De rechtbank heeft de beslissing op bezwaar vervolgens vernietigd, het besluit in primo van 17 oktober 2006 herroepen en bepaald dat haar uitspraak in de plaats treedt van het vernietigde besluit. De rechtbank heeft – kort gezegd – overwogen dat het college zich ten onrechte op het standpunt heeft gesteld dat de aanvraag in strijd is met het ter plaatse geldende bestemmingsplan en dat rechtstreeks uit de wet voortvloeit dat X sinds twaalf weken na de dag van ontvangst van de aanvraag door de gemeente, van rechtswege over een bouwvergunning beschikt. Nadat het college van burgemeester en wethouders hoger beroep hadden ingesteld tegen de uitspraak van de rechtbank, heeft de Afdeling bestuursrechtspraak van de Raad van State de bestreden uitspraak van de rechtbank op 18 februari 2009 bekrachtigd. In mei 2010 heeft A de activa en passiva van de door hem gedreven eenmanszaak, waaronder het hiervoor genoemde recht van opstal, ingebracht in A Beheer B.V. (eiseres tot cassatie sub 2), die deze op haar beurt heeft ingebracht in A B.V. (eiseres tot cassatie sub 3).
Feitelijke instanties
In de onderhavige procedure heeft A van de gemeente betaling gevorderd van ruim € 770.500,-. Aan zijn vordering heeft A ten grondslag gelegd dat de gemeente onrechtmatig jegens hem zou hebben gehandeld door de gevraagde bouwvergunning te weigeren, als gevolg waarvan hij schade heeft geleden wegens het mislopen van een subsidie. De in 2003 ingestelde subsidieregeling Milieukwaliteit Elektriciteitsproductie (MEP), op grond waarvan exploitanten van windturbines onder bepaalde voorwaarden subsidies konden ontvangen voor de plaatsing of uitbreiding daarvan, is namelijk op 18 augustus 2006 vervallen.

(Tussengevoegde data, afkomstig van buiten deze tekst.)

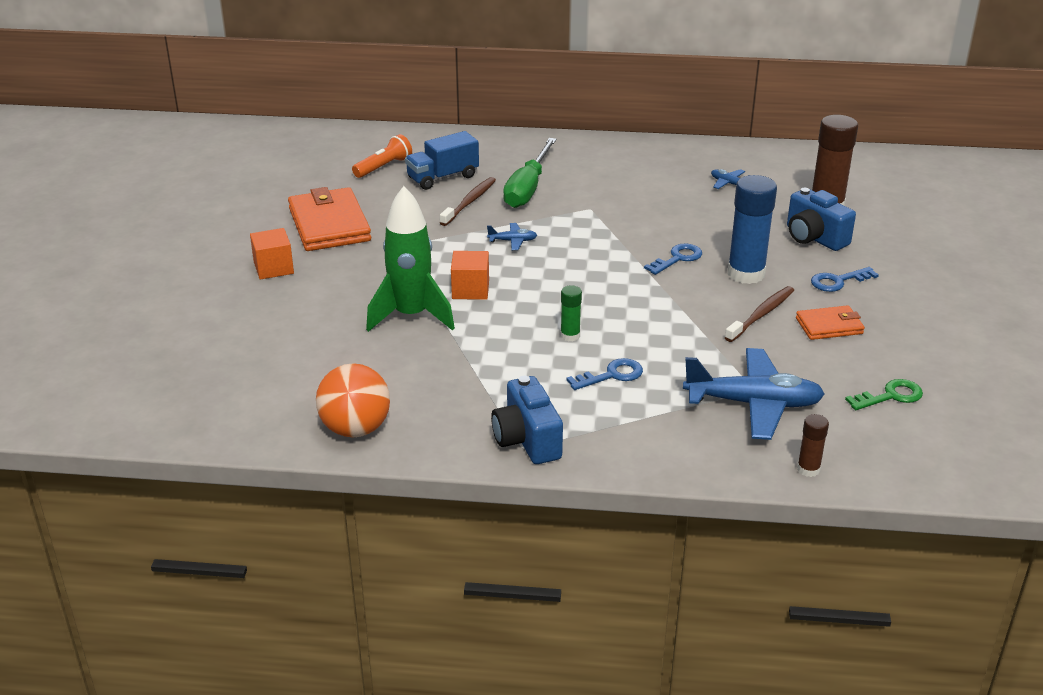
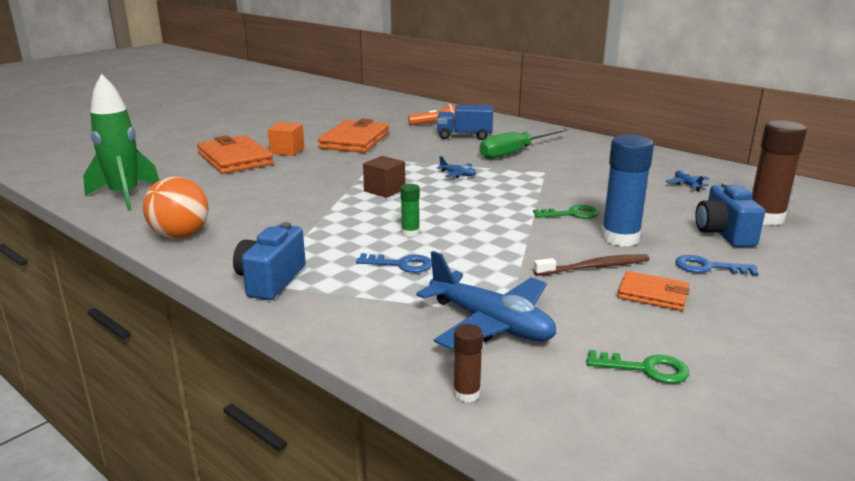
camera: 35 degrees right, 10 degrees down
green rocket [366,186,455,332] -> green rocket moved to [83,74,159,211]
brown toothbrush [440,177,496,226] -> none
orange cube [451,251,489,300] -> brown cube [363,156,405,198]
blue key [644,244,702,275] -> green key [533,205,599,219]
none -> orange wallet [197,135,274,174]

De rechtbank heeft de vordering van A afgewezen. In hoger beroep heeft het hof ten eerste geoordeeld dat A en A Beheer B.V., gelet op het feit dat A zijn recht van opstal inmiddels had ingebracht in A Beheer B.V. (eiseres sub 2), die deze vervolgens heeft ingebracht in A B.V. (eiseres sub 3), geen zelfstandig belang hebben bij het hoger beroep. Het hof verwerpt het door A en A Beheer B.V. ingestelde appel om die reden. Ten aanzien van A B.V. heeft het hof het vonnis van de rechtbank bekrachtigd. Het hof heeft daartoe – kort gezegd – overwogen dat gelet op de goede procesorde een aantal eerst bij pleidooi in hoger beroep door A aangevoerde stellingen niet meer in de beoordeling kunnen worden betrokken. Voorts heeft het hof overwogen dat A B.V. geen belanghebbende is in de zin van art. 1:2 Awb en op grond daarvan niet kan worden aangemerkt als getroffen in haar belang door de door haar gestelde normschending.
Cassatie
In cassatie komt A B.V. in de eerste plaats op tegen het oordeel van het hof dat gelet op de goede procesorde een aantal eerst bij pleidooi in hoger beroep door A aangevoerde stellingen niet meer in de beoordeling kunnen worden betrokken. In lijn met de conclusie van A-G mr. Wissink voor het arrest, acht de Hoge Raad de daartegen gerichte klachten gegrond. De Hoge Raad overweegt dat de bij pleidooi aangevoerde stelling van A B.V. dat de gemeente welbewust de bouwaanvraag in de la zou hebben laten liggen, in het verlengde ligt van de bij memorie van grieven aangevoerde stellingen en derhalve als een toelaatbare precisering van die stellingen dient te worden aangemerkt. Volgens de Hoge Raad geldt een en ander evenzeer voor de stelling van A B.V. dat de gemeente onzorgvuldig zou hebben gehandeld door niet in de plaatselijke kranten te publiceren dat de bouwvergunning van rechtswege was verleend. Ook die stelling is terug te voeren op eerdere stellingen uit de memorie van grieven, zodat het oordeel van het hof dat deze stelling pas voor het eerst in pleidooi in hoger beroep is opgeworpen, onbegrijpelijk is.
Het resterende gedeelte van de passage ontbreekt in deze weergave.